As a masters student in 1970s Montreal, my mother – born and raised in Canada as a third-generation immigrant – was told by professors not to study French because “this course is too difficult for a Greek girl”. Immigrants almost always start at the bottom of the economic ladder, with little or no power and influence. Historically, they were used as strikebreakers, often without their knowledge; today, they continue to be accused of taking housing and jobs away from established communities, driving down wages, and are vilified for their religion or held accountable for the actions of governments they leave behind – or even flee.

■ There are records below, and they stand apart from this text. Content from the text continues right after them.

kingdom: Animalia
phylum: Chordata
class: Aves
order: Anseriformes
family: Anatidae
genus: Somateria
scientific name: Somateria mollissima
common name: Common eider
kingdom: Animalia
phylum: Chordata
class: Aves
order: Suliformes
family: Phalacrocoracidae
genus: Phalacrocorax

That’s why Times columnist Matthew Parris’ claim that President Trump’s comments would “strike a chord among millions who should not be called racists” is so wrong. He denied the US President was “dabbling in racist politics”, explaining: “There is such a thing as courtesy to a host country, even if it’s now theirs too. If in earlier centuries the many Irish and Italian (white) immigrants to the US had seemed to attack too fiercely and too early the beliefs and values of the country that had taken them or their parents in, they would have attracted irritation. ‘Why did they come there, then?’ is a question that, like it or not, would be asked.”
In a free, democratic society, participating in peaceful political debate is, in fact, a courtesy; and a place you live in – let alone somewhere you were born – ceases to become a ‘host’ once you call it your home. It is deeply sinister to talk about second and third generation immigrants as ‘guests’ – or even, as Parris wouldn’t but some do, ‘parasites’.